Vocals of Alex are his best work so far. He didn’t provide any one-dimensional murmurs and feeble moans. No, his throat spits the venom all the time, mainly deep gutturals and insane growls. And what is more I cannot imagine this band without Alex. The band itself confirmed my opinion about that inviting Miguel Angel from Remains to do lead vocals on “Xinechtemotlalli Campa Tletl”. He has completely different kind of deathly voice, yet he sings in one way, a bit similar to the early F. Mullen. And as long as Angel perfectly fits to his killing band, here is simply weaker than Alex’s great power. I know, the musicians try to do some new tricks and the second guest person on the board is Manuel Ricardo Pilón, professor of ethnomusicology “Tlacamictiliztli Ohtlipa” which is in fact an introduction with pre-Hispanic stuff that perfectly fits to the Xipe Totec catalogue. To put it briefly, he created the most sensitive song in the Xipe Totec history, of course not counting intro and outro from the debut.

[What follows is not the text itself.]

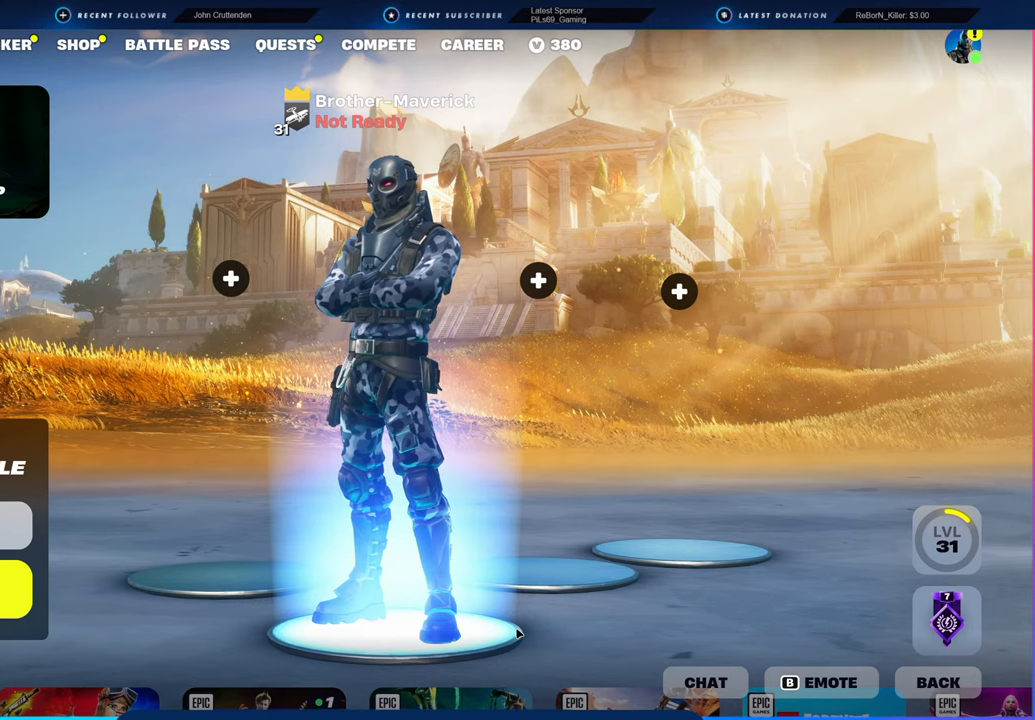
{"keys": [], "mouse": [], "mouse_move": "still", "events": []}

The separate thing striking from the last part of “Miquian” are three tracks that complete the whole. They’re not any throw-out from “Prehispanic Beg”, there are just songs recorded back then and now put on cd by Martin. And they’re brilliant! In the vein of Cannibal Corpse best effort “Tomb of the Mutilated” or “The Bleeding” albums and some first Suffocation classics with marked and precise touch of Xipe Totec ripping death metal might. Smashing and broken tempos, Mictlan-like gutturals, as sharp as a razor guitar tones and bone breaking bass… the same enthusiastic feelings as before with the first listens to the band. And if I mentioned US influences, the opening tunes of “Yaotl” are pure old school Sweden worship. Desultory, Gorement, yes, crews like that, believe me. With “Eztli” and “Tlacamacazqui”, it is a perfect supplement to the history of Xipe Totec, to the memorable times of the debut. And if in most of cases bonus tracks are rather a factor that lows the final mark, here, also comparing to the ending awful Sepultura cover from the predecessor, I can only listen to those crushers delightedly. Yes, I’m not wrong, I can feel the breath of mightful Huitzilopochtli who prepossessed Martin to raise these songs from the dead. There’s no other way!
Summing the things up, the Mexicans carried all before one. The music itself of this killing duo didn’t lose quality. And I’m just speechless while listening to this newest offer and admiring each piece of sound. But again, I am not surprised at all as “Miquian” didn’t change anything, however I cannot give the maximal rating this time (unlike “Eztlacuani” review) due to aforementioned “Xinechtemotlalli Campa Tletl” and its vocal lines. In addition I have to point out on track “Tlaxicoliztli” and its ending part that has been silenced during fine guitar lead unfortunately. And maybe I’m stickling now but I have to be sincere to the bone: Xipe Totec has been belonged to my beloved bands since the ages and I built an altar for them at my home many years ago, but it doesn’t mean I became a blind fanboy or what.
“Miquian” is a power from the heirs of Acamapichtli. “Miquian” is a power similar to dismembering of Coyolxauhqui at the Coatepec mountain.